Per capire l'ipocrisia infinita di questo giornalaio si legga cosa ha scritto a Cristiano Gatti:
Caro Cristiano, sarò ancora più breve di te. Questa del metodo è l’osservazione più banale e ripetuta che ha accompagnato anni di doping selvaggio, assecondato e coperto da tanti media sventolando la bandiera del rispetto. “Hai ragione nei fatti, ma non è questo il modo”; non è il metodo giusto. Io dico che non si può combattere in punta di fioretto una guerra selvaggia ancora in corso fra mille furberie, che ha distrutto il patrimonio più importante del ciclismo, la credibilità. Oltre – particolare non secondario - la salute di tanti corridori. Perché – e lo sai – il ciclismo sta morendo. Poi anche per la legge italiana tanti indizi univoci valgono una prova, c’è gente che ha scontato anni di galera per processi indiziari. E nel caso specifico ce ne sono parecchi. Te li ho spiegati a voce. Dunque non mi dilungo. Il metodo non c’entra per nulla. Sulle amicizie, ognuno sceglie come vuole. L’importante è che non influenzino l’obbiettività di giudizio quando si vestono i panni del giornalista.
Ma davvero questo cialtrone ha veramente a cuore la salute di tanti corridori?
Li vuole (forse) salvare dalla chimica per ammazzarli con la sua maldicenza?

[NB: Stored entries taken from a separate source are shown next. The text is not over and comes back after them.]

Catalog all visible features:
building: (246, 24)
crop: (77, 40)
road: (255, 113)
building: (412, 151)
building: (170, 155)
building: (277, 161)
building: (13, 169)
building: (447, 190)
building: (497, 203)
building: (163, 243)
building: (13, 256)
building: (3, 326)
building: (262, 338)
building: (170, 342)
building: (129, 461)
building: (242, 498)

A Capodacqua è concesso da anni di sputtanare ed avvelenare gratuitamente il Giro (ovviamente non senza qualche ragione) dal suo "giornale", solo perché il Giro d'Italia è di proprietà del gruppo concorrente.
A lui è data carta bianca di spargere veleno e questo ha messo gli altri giornalisti di valore di Repubblica nell'imbarazzo, nel più totale imbarazzo.
L'ipocrisia di questo giornale è sistematica, evidente ed imbarazzante. Il ciclismo è finito nel mezzo di interessi diversi.
Il ciclismo non è credibile nella misura esatta in cui lo sono gli altri sport. Anzi, visto che qua i controlli hanno mietuto molte vittime, direi proprio che è paradossalmente molto più credibile, certamente ancora malato.
Il fanatismo di questo soggetto ha portato il suddetto a pretendere di appropriarsi della informazione antidoping e di definirne le pietre miliari, già perché Eugenio pretende di stabilire la verità e di essere sommo giudice. Guai a finire sulla sua lista nera.
Cosa voleva dire il Capodacqua con questa frase:
"Ad un collega, Cristiano Gatti del Giornale, non era piaciuto l’articolo del sottoscritto su “Repubblica” nel quale si allungavano sospetti sullo strapotere mostrato dal velocista tedesco. Dubbi definiti uno “schizzo gratuito di fango”, oggi confermati dall'abbandono"?
Se si trattava di un delirio, che si spinga il Savonarola a curarsi.
Se si trattava di un fatto oggettivo (la correlazione tra la denuncia di Capodacqua ed il ritiro) quali strumenti/documenti ha Capodacqua per poter affermare una cosa del genere?
Perché gli altri giornalisti non ne chiedono conto al Coni e perché la Rcs non si difende da questo sistematico logoramento alle spalle?
Nella giustizia ordinaria la fuga di notizie è perseguita, forse è il caso che questo venga esteso anche alla giustizia sportiva per evitare lo sfruttamento commerciale di queste notizie.
L'antidoping non può servire a vendere più copie di un giornalaccio o a creare il mito di un moralizzatore ... senza alcuna vera morale.